Transcribed concrete poem where the following text forms the image of a mirror:

 

Once a year I go down
into the concrete bunker and
I make soup and live inside blankets.
I know when it’s time because a terrestrial
pallor mortis sets in. “It’s an apocalypse out
there,” my roommate says as she stands by the
window and snow colonizes the land outside. Once
a year the earth dies a white death.
I take a mirror with me into the
concrete bunker.
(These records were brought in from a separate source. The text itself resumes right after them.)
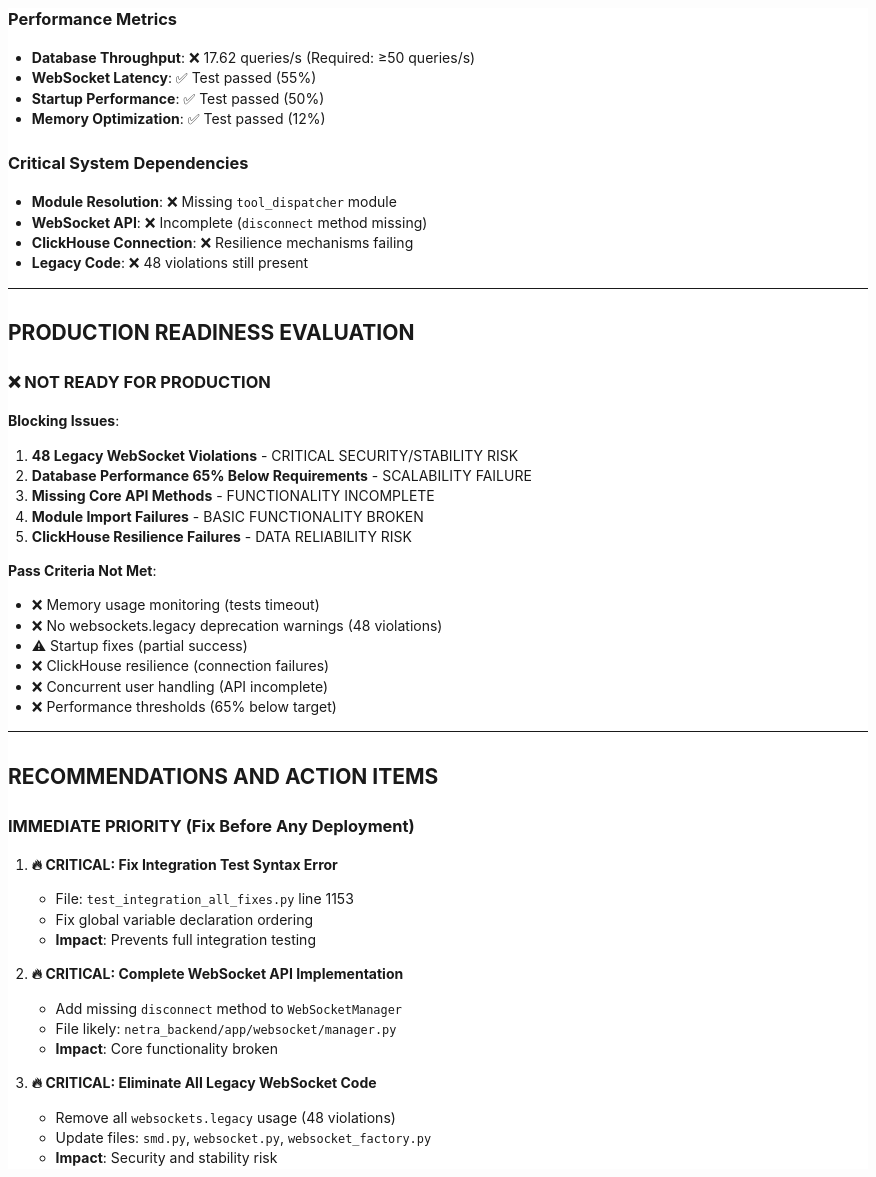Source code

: ### Performance Metrics
- **Database Throughput**: ❌ 17.62 queries/s (Required: ≥50 queries/s)
- **WebSocket Latency**: ✅ Test passed (55%)
- **Startup Performance**: ✅ Test passed (50%)
- **Memory Optimization**: ✅ Test passed (12%)

### Critical System Dependencies
- **Module Resolution**: ❌ Missing `tool_dispatcher` module
- **WebSocket API**: ❌ Incomplete (`disconnect` method missing)
- **ClickHouse Connection**: ❌ Resilience mechanisms failing
- **Legacy Code**: ❌ 48 violations still present

---

## PRODUCTION READINESS EVALUATION

### ❌ **NOT READY FOR PRODUCTION**

**Blocking Issues**:
1. **48 Legacy WebSocket Violations** - CRITICAL SECURITY/STABILITY RISK
2. **Database Performance 65% Below Requirements** - SCALABILITY FAILURE
3. **Missing Core API Methods** - FUNCTIONALITY INCOMPLETE
4. **Module Import Failures** - BASIC FUNCTIONALITY BROKEN
5. **ClickHouse Resilience Failures** - DATA RELIABILITY RISK

**Pass Criteria Not Met**:
- ❌ Memory usage monitoring (tests timeout)
- ❌ No websockets.legacy deprecation warnings (48 violations)
- ⚠️ Startup fixes (partial success)
- ❌ ClickHouse resilience (connection failures)
- ❌ Concurrent user handling (API incomplete)
- ❌ Performance thresholds (65% below target)

---

## RECOMMENDATIONS AND ACTION ITEMS

### IMMEDIATE PRIORITY (Fix Before Any Deployment)

1. **🔥 CRITICAL: Fix Integration Test Syntax Error**
   - File: `test_integration_all_fixes.py` line 1153
   - Fix global variable declaration ordering
   - **Impact**: Prevents full integration testing

2. **🔥 CRITICAL: Complete WebSocket API Implementation**
   - Add missing `disconnect` method to `WebSocketManager`
   - File likely: `netra_backend/app/websocket/manager.py`
   - **Impact**: Core functionality broken

3. **🔥 CRITICAL: Eliminate All Legacy WebSocket Code**
   - Remove all `websockets.legacy` usage (48 violations)
   - Update files: `smd.py`, `websocket.py`, `websocket_factory.py`
   - **Impact**: Security and stability risk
At the end of the
world, you might want artifacts to
preserve your humanity. A book,
a pen? Humans love marking
things. “I was here,” we say on cave
walls. “I existed.” We are desperate
for a witness to our lives. Do you think a history is only
real if it’s written down? Before the gunmen scarred
the land with parchment and ink and blood, did anyone
exist at all? Their voices traveled from voice to vo ice
until they were captured by a man’s pen, or they fad ed.
Do I only exist if they can capture me? Do I only exist if somebody is
watching? In the mirror is a black hole. The pale winter makes me
forget, and the yawning wound between myself and the mot her-
land is a mouth. I am an estranged child, alone and hungry in
my concrete walls. Sound is a vibration of energy that travels
through a medium. Did you know that black holes are
singing? They emit waves of pressure through the
gas around them, an interstellar voice trembling
in the dark. At 57 octaves below middle
C, black holes sing their deep
cosmic song. I
look in the mirror, brown
and alone,
and the
mirror
asks
me,
“If a
black
hole
sings in an abyss,
and nobody is around…” I am my own witness. I am witness to
the voices in the dark chasm severing me from my ancestors. I live and I sing and I exist.
When spring kisses the earth back to life, I know it’s safe to leave the bunker. The soil is
warm, trees breathing in the wind. “That was a rough winter,” my roommate,
pale and human, says at the beginning of the world.
Her voice is a vibration of energy through the air. “It was,” I agree.